Let me know if this meets your requirements and further, if any of your requirement remains unsatisfied.
I highly recommend the use of regex capture groups.
let capturePattern = "(?<=<em>)(?<data1>\\w+)(?=<\\\\/em>)|(?<=<\\\\/em>)(?<data2>\\w+)"
let captureRegex = try! NSRegularExpression(
pattern: capturePattern,
options: []
)
let textInput = "Fully <em>Furni<\/em>shed |Downtown and Canal Views"
let textInputRange = NSRange(
textInput.startIndex..<textInput.endIndex,
in: textInput
)
let matches = captureRegex.matches(
in: textInput,
options: [],
range: textInputRange
)
guard let match = matches.first else {
// Handle exception
throw NSError(domain: "", code: 0, userInfo: nil)
}
let data1Range = match.range(withName: "data1")

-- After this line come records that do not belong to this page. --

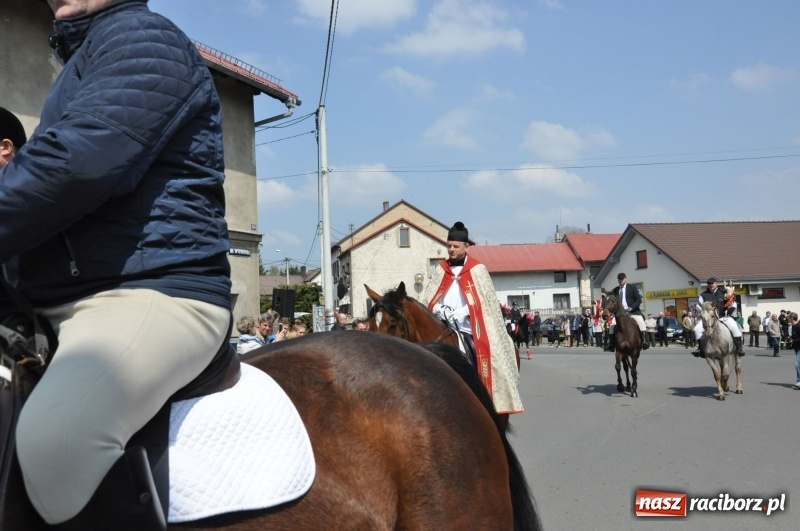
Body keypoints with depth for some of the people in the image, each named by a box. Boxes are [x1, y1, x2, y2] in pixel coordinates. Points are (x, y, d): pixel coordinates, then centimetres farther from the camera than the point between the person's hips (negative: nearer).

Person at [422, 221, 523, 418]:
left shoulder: (477, 270, 4)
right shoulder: (441, 270, 14)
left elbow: (485, 301, -4)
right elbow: (427, 298, 7)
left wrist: (462, 312, -18)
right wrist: (439, 310, -14)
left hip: (470, 330, -3)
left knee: (482, 356, -18)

// Extract the substring matching the named capture group
if let substringRange = Range(data1Range, in: textInput) {
let capture = String(textInput[substringRange])
print(capture)
}
The same can be done to get the data2
group name:
let data2Range = match.range(withName: "data2")
if let substringRange = Range(data2Range, in: textInput) {
let capture = String(textInput[substringRange])
print(capture)
}
This method's main advantage is the group index independency. This makes this use less attached to the regex expression.